* **Requirement**: Among the entries below, find the lines with "abril" and copy them.

════

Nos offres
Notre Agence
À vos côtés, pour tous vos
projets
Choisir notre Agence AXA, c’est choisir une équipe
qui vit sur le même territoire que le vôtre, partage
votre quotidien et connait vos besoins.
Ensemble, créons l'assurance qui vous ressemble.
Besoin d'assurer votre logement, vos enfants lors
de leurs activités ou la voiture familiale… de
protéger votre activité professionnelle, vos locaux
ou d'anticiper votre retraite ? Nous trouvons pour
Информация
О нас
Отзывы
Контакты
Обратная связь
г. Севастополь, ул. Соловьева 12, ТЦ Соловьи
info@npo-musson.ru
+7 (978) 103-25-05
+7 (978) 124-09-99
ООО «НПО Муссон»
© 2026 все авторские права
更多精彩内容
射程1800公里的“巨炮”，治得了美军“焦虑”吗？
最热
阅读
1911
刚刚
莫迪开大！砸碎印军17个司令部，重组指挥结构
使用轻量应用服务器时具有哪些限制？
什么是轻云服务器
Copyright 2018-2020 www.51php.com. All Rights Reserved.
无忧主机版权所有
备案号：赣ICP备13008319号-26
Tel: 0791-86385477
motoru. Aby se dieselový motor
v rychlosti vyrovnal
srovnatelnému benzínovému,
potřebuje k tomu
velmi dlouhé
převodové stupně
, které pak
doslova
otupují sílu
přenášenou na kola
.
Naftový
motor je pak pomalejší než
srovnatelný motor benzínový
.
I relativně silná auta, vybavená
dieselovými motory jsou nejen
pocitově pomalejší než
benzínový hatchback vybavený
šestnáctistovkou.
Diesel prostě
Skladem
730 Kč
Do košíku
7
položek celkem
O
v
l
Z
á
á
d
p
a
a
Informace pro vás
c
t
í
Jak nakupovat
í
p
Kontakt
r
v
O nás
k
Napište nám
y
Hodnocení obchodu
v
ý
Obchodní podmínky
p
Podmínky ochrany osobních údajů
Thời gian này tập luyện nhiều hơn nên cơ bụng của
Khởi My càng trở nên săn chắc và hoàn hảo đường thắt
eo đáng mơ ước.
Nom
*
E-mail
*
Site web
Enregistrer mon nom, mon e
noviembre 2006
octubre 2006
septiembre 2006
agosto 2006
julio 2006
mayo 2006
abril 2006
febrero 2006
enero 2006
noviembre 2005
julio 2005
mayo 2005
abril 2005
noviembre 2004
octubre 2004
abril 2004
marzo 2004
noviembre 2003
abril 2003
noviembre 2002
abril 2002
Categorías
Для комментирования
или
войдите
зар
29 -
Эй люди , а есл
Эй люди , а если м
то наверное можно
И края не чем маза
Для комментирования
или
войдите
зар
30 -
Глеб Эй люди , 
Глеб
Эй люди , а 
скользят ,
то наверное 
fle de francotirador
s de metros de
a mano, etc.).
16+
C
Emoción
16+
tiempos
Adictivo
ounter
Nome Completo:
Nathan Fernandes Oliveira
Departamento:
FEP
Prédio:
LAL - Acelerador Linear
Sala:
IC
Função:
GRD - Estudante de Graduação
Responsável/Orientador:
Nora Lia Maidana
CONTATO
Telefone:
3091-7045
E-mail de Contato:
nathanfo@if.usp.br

════

* **Answer for this exercise**:
abril 2006
abril 2005
abril 2004
abril 2003
abril 2002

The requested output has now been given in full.